Cela lui ferait très mal, mais il comprendrait. Vraiment. Il ne voulait pas donner l'impression qu'il cherchait à hâter les choses, à rendre cette histoire plus sérieuse qu'elle ne l'était encore. Et il ne voulait pas faire peur à Micha. Lui-même était terrifié, quand il y pensait. Comment... comment construirait-il son avenir, s'il devait cacher tout ce qui compte à ses yeux? Et l'amour pouvait-il survivre ainsi, caché? Et si... et si Kate le détestait? Si elle finissait par se montrer jalouse? Si elle ne voulait pas que Micha le fréquente? Comment...

Il força son esprit à se calmer. Il paniquait tout seul, stupidement.

Heureusement, la forêt autour de l'auberge était vraiment magnifique. Et pouvoir s'y promener en serrant Micha contre lui avait tout d'un rêve. Il se sentait étrangement vivant, léger. La vie avait du bon, finalement. Ce n'était pas tout le jour facile, mais ici, loin des regards, il se sentait libre d'être lui-même. Pour peu, il se serait mis à chanter son bien-être dans une grande envolée lyrique. Mais à la place, il préféra relancer la conversation en demandant à Micha comment il avait justifié son absence. Et sa réponse fit sourire le Barde. Yvelin n'avait jamais connu l'orfèvre autrement que shaych. Après tout, ils avaient flirté ensemble à peine s'étaient-ils rencontrés. Mais Micha était éminemment viril, le genre d'hommes qui ne pouvait qu'être un tombeur dans l'esprit des gens. Et son sourire devait plaire aux dames autant qu'aux hommes.

**Extrait des données:**
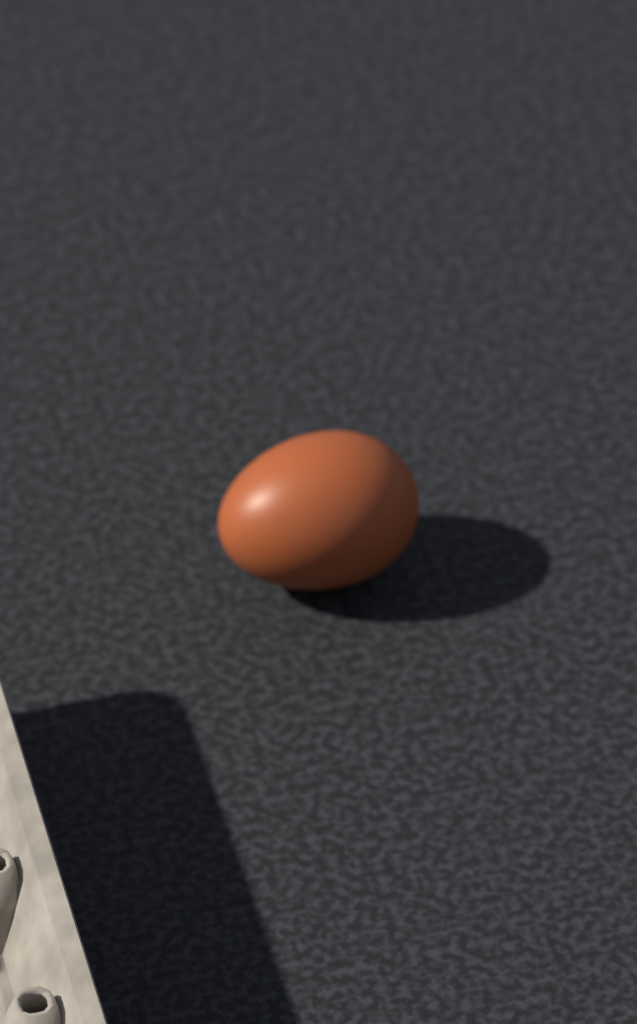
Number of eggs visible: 1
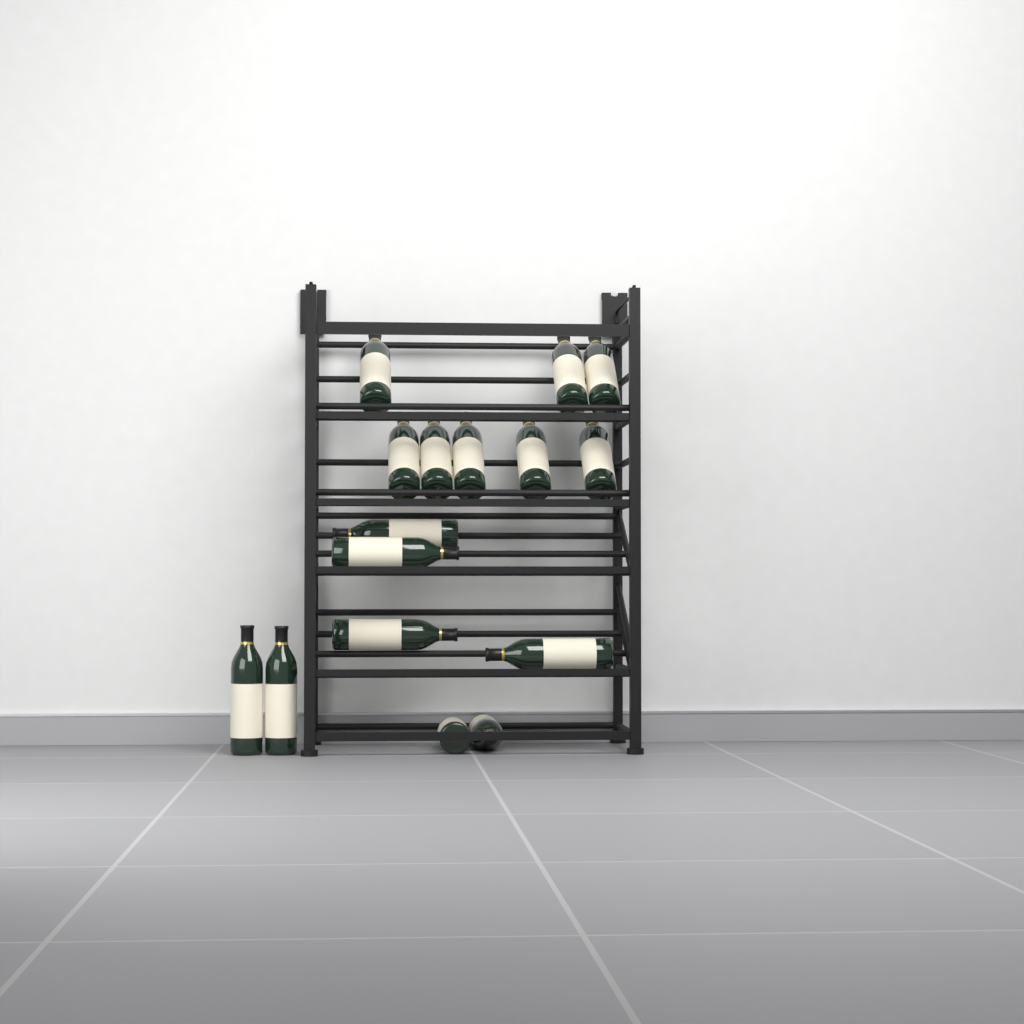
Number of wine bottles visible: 16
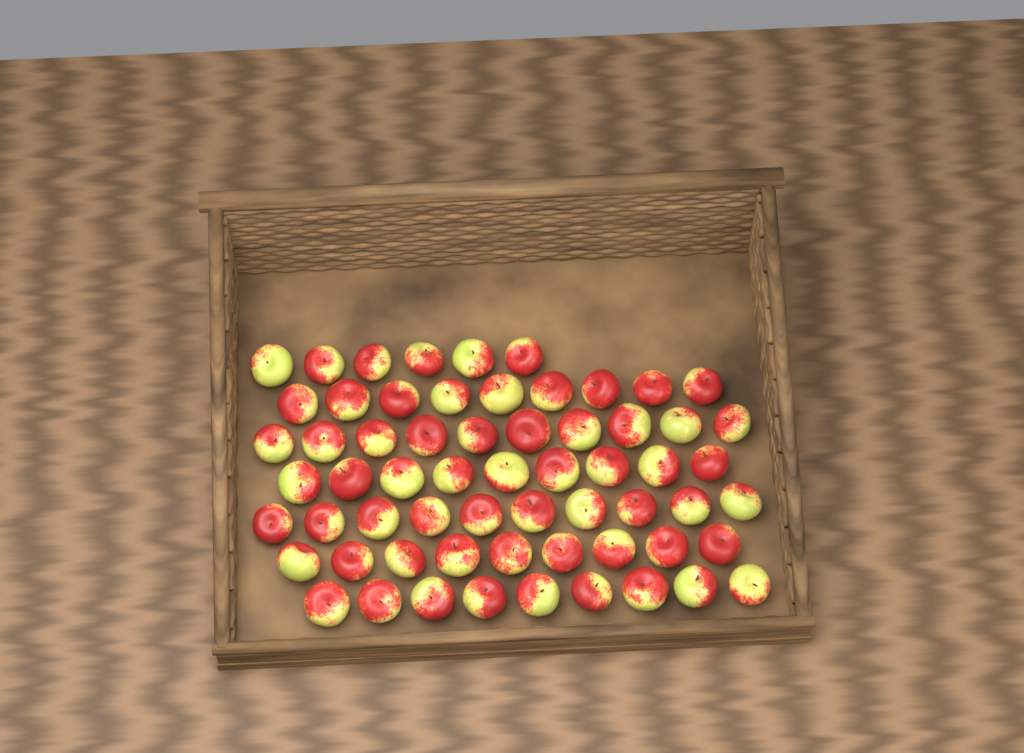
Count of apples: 62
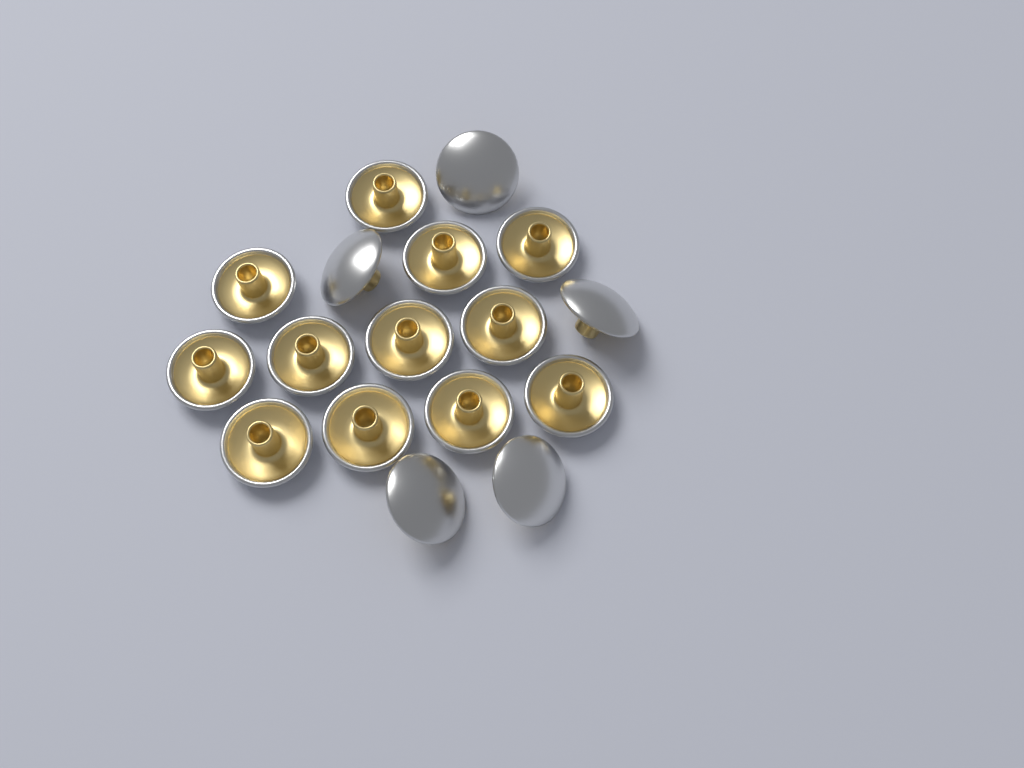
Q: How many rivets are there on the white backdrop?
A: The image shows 17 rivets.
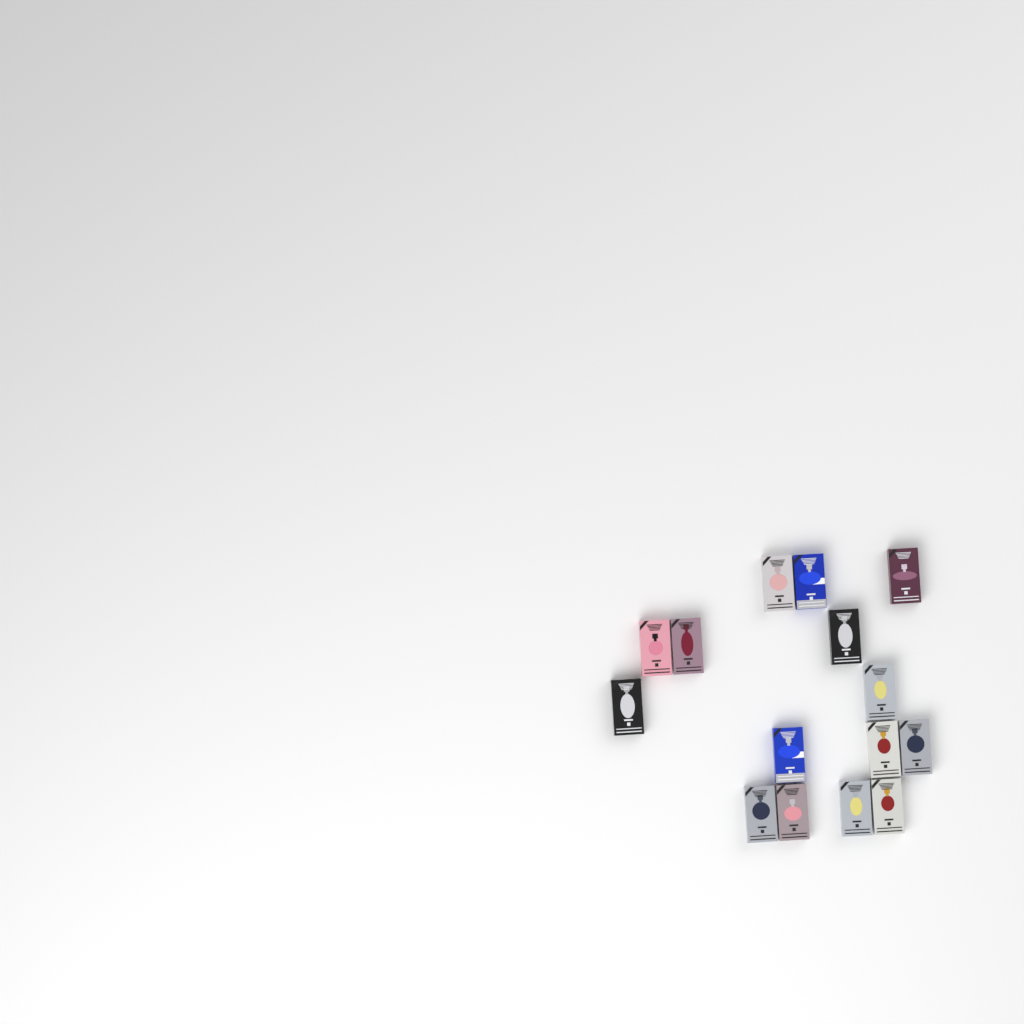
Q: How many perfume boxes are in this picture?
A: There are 15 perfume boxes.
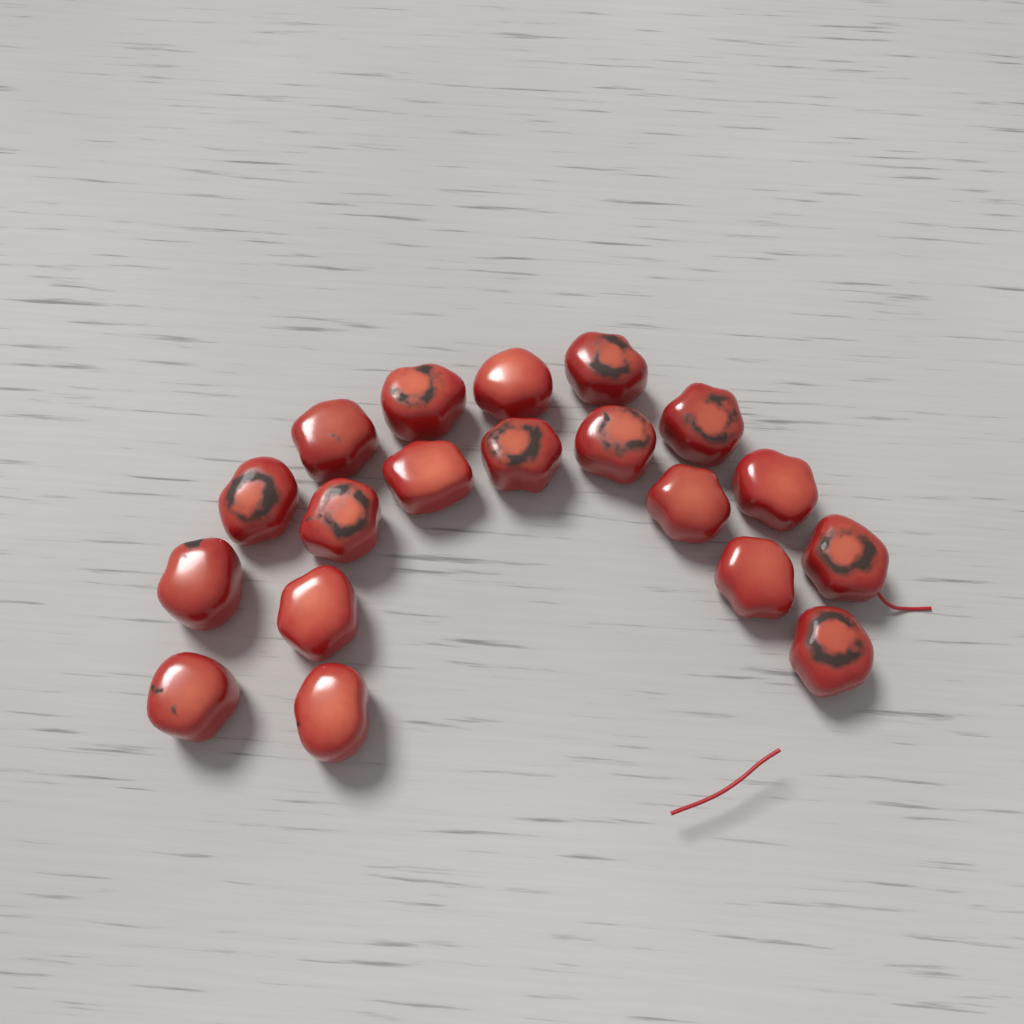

**Défi:** Dans le passage extrait, qu'est-ce qui se trouve autour de l'auberge ?

**Bonne réponse:** Une forêt vraiment magnifique.